BEGIN Supplied data

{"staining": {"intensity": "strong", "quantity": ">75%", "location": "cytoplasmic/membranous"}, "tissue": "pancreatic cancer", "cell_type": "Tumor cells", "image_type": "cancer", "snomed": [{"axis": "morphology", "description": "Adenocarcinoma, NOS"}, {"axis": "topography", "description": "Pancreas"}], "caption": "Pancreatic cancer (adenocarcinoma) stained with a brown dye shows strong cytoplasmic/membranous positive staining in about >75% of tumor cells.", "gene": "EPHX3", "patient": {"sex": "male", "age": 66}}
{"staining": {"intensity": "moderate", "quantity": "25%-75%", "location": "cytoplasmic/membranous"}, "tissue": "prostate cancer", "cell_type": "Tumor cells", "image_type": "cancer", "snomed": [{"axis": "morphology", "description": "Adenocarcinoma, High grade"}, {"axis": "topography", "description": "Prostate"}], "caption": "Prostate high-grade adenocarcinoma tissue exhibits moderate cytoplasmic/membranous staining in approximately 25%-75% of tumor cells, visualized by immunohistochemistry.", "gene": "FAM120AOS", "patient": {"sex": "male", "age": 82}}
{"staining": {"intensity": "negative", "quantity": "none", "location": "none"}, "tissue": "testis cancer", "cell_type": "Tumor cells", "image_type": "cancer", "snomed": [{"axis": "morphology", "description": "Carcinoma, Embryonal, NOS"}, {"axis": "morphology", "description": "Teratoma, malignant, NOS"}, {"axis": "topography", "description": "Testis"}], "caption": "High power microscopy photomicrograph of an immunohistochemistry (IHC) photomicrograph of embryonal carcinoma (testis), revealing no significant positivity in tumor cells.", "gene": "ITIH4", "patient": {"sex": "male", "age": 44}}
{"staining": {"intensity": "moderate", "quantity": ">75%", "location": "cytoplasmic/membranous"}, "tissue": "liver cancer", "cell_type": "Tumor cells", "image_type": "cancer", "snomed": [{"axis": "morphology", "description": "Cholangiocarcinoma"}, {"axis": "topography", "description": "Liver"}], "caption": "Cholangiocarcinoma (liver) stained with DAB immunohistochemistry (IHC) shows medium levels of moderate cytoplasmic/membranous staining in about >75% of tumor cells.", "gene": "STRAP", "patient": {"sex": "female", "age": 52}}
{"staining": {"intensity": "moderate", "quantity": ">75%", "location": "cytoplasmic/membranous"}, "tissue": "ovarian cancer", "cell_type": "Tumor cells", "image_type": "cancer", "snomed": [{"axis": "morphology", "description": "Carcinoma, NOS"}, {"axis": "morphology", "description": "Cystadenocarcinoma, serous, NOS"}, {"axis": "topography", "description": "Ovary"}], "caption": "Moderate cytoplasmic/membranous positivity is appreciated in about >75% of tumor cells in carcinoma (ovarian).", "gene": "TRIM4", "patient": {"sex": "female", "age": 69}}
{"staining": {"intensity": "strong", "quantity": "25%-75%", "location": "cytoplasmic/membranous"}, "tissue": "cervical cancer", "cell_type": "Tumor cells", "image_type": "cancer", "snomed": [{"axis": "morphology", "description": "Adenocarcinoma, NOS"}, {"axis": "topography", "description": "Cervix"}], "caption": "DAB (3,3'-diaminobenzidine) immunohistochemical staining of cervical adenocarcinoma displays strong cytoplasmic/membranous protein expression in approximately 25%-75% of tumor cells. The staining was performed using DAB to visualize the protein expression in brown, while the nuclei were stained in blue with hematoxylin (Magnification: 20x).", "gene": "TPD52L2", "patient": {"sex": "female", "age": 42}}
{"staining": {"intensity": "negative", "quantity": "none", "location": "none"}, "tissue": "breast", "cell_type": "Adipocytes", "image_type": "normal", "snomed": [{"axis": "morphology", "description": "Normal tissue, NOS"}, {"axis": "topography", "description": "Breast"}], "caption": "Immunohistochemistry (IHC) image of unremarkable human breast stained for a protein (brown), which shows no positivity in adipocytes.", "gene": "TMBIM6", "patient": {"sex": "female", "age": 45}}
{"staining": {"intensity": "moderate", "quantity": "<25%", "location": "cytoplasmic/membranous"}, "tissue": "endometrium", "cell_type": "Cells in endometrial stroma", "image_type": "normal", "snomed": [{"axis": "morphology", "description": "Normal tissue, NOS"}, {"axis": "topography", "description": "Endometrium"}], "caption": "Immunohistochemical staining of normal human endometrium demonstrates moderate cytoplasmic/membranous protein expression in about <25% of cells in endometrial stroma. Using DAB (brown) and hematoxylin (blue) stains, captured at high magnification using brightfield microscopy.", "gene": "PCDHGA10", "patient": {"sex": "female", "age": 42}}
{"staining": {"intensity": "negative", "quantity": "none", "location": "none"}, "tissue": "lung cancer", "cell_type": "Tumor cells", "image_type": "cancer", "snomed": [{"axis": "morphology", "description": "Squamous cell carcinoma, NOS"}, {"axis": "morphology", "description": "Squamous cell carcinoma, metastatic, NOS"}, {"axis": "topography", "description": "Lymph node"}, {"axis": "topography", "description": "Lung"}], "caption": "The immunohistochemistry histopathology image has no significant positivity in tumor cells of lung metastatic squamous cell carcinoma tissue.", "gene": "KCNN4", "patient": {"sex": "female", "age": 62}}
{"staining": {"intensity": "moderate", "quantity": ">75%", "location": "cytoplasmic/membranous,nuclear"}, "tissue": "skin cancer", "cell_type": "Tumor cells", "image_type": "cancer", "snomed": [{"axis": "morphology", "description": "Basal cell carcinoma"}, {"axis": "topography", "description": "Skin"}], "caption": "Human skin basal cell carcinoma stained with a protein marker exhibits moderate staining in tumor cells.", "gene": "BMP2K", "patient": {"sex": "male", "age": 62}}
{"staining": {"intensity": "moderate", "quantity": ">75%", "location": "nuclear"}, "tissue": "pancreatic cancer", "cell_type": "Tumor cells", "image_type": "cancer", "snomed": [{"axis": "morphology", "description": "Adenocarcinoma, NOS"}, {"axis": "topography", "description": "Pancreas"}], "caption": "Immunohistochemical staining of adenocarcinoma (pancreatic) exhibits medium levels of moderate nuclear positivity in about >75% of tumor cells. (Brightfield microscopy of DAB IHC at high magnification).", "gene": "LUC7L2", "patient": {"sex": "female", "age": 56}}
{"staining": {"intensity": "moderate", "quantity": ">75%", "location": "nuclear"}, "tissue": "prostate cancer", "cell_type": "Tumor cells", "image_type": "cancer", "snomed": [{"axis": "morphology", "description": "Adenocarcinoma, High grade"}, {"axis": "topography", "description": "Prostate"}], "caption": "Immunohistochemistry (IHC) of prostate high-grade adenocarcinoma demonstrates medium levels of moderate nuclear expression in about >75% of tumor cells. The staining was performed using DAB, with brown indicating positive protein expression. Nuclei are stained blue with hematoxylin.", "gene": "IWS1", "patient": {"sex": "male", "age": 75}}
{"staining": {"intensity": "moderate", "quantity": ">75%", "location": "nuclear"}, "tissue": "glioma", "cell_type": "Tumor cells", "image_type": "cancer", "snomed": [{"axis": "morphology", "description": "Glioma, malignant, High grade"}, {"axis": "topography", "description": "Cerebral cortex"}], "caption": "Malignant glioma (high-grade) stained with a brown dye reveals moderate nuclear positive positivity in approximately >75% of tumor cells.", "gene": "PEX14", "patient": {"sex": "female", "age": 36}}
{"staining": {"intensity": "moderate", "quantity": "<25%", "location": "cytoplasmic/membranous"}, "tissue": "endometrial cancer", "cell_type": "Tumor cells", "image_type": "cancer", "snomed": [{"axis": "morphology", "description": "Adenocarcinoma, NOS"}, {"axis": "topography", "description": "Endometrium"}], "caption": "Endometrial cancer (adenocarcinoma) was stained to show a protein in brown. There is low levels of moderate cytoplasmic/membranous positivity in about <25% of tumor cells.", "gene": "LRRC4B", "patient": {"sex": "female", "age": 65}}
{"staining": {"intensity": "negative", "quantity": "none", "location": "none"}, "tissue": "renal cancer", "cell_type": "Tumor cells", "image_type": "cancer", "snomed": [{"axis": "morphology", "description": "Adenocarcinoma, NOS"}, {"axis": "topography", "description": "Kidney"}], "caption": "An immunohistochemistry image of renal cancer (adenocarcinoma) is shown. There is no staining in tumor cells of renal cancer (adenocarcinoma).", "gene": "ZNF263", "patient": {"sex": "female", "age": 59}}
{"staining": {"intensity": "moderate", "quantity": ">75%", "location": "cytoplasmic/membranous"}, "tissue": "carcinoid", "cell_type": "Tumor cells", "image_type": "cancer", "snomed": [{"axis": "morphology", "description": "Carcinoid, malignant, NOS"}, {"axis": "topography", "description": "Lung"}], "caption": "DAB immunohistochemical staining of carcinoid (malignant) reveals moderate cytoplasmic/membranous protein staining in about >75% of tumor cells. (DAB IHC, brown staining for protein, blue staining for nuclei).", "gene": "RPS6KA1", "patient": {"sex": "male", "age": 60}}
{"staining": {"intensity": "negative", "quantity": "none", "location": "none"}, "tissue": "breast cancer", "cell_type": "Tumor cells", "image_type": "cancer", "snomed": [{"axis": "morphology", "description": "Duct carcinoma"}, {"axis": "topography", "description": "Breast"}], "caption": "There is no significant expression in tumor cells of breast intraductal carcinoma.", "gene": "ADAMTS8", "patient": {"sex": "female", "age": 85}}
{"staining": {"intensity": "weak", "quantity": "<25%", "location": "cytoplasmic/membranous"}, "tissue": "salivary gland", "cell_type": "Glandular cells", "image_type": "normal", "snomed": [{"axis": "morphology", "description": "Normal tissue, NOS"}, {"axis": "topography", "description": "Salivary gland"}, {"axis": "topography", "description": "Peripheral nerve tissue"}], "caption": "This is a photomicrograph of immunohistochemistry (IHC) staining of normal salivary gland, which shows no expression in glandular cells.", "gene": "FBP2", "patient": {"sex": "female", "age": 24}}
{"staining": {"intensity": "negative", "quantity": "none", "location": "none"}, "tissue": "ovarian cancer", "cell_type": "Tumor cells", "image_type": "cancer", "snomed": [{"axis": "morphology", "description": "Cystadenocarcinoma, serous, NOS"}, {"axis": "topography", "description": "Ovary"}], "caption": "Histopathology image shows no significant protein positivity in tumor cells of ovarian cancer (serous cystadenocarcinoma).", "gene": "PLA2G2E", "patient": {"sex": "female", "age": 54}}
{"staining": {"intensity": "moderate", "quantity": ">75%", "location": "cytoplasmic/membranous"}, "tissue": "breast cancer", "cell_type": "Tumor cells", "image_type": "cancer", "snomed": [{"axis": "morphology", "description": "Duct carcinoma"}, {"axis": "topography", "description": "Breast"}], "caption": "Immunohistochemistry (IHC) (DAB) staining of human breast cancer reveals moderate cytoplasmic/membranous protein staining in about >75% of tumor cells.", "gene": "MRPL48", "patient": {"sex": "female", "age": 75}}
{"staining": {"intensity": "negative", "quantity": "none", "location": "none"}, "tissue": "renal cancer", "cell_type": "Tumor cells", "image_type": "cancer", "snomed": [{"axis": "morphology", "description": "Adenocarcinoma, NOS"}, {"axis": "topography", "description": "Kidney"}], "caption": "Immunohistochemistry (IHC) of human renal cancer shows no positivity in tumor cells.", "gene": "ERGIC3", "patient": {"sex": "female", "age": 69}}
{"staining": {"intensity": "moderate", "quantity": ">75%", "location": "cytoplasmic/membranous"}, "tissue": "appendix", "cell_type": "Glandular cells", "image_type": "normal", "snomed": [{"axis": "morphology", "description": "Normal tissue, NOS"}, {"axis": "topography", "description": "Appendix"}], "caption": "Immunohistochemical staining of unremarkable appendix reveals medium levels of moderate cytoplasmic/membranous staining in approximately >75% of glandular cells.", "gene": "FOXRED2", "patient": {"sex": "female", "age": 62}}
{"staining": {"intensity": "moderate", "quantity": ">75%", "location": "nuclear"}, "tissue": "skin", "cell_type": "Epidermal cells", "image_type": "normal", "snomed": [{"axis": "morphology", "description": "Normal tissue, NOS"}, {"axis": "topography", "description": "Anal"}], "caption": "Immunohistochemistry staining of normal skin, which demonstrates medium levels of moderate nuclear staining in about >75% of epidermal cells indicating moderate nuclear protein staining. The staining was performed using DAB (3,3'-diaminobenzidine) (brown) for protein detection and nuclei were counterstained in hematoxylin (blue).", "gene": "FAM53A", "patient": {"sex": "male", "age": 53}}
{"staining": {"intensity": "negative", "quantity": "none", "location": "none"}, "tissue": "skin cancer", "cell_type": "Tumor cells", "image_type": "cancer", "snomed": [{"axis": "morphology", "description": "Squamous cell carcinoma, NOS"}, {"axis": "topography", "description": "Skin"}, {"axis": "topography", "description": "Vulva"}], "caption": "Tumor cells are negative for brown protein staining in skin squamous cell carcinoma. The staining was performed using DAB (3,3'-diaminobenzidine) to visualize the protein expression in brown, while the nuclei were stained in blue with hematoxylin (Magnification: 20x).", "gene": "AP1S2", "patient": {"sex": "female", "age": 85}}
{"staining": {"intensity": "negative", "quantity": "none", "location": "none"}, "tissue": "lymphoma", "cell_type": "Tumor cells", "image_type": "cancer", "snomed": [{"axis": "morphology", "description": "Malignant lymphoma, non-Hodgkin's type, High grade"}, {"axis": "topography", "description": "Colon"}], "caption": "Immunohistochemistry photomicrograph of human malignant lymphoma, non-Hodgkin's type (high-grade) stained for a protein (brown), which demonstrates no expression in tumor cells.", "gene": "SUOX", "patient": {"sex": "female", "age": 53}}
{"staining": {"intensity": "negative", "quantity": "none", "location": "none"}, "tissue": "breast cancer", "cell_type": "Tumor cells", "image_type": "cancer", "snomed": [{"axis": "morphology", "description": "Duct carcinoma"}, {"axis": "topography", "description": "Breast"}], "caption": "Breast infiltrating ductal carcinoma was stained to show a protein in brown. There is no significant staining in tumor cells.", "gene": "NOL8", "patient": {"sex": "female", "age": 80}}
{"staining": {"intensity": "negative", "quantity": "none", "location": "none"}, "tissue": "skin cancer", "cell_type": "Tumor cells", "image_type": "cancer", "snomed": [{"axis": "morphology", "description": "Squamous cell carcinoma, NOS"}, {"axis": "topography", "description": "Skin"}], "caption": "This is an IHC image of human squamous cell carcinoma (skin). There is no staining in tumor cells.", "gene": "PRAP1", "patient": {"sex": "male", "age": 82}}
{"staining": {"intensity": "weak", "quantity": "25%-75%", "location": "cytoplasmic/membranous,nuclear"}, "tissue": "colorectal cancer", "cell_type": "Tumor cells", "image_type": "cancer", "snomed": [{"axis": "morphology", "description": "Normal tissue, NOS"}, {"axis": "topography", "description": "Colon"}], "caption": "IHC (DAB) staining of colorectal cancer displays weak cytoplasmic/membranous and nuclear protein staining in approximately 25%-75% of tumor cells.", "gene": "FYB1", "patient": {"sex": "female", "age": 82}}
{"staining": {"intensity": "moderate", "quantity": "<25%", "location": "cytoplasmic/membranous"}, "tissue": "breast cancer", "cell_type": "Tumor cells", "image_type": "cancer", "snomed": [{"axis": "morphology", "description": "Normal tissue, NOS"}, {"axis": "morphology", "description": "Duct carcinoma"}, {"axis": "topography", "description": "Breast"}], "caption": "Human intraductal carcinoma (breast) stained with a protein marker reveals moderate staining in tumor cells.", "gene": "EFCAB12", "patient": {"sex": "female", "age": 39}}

END Supplied data

Task requirements:
The answer must be every line of the listing that holds the word "indicating".

Result:
{"staining": {"intensity": "moderate", "quantity": ">75%", "location": "nuclear"}, "tissue": "prostate cancer", "cell_type": "Tumor cells", "image_type": "cancer", "snomed": [{"axis": "morphology", "description": "Adenocarcinoma, High grade"}, {"axis": "topography", "description": "Prostate"}], "caption": "Immunohistochemistry (IHC) of prostate high-grade adenocarcinoma demonstrates medium levels of moderate nuclear expression in about >75% of tumor cells. The staining was performed using DAB, with brown indicating positive protein expression. Nuclei are stained blue with hematoxylin.", "gene": "IWS1", "patient": {"sex": "male", "age": 75}}
{"staining": {"intensity": "moderate", "quantity": ">75%", "location": "nuclear"}, "tissue": "skin", "cell_type": "Epidermal cells", "image_type": "normal", "snomed": [{"axis": "morphology", "description": "Normal tissue, NOS"}, {"axis": "topography", "description": "Anal"}], "caption": "Immunohistochemistry staining of normal skin, which demonstrates medium levels of moderate nuclear staining in about >75% of epidermal cells indicating moderate nuclear protein staining. The staining was performed using DAB (3,3'-diaminobenzidine) (brown) for protein detection and nuclei were counterstained in hematoxylin (blue).", "gene": "FAM53A", "patient": {"sex": "male", "age": 53}}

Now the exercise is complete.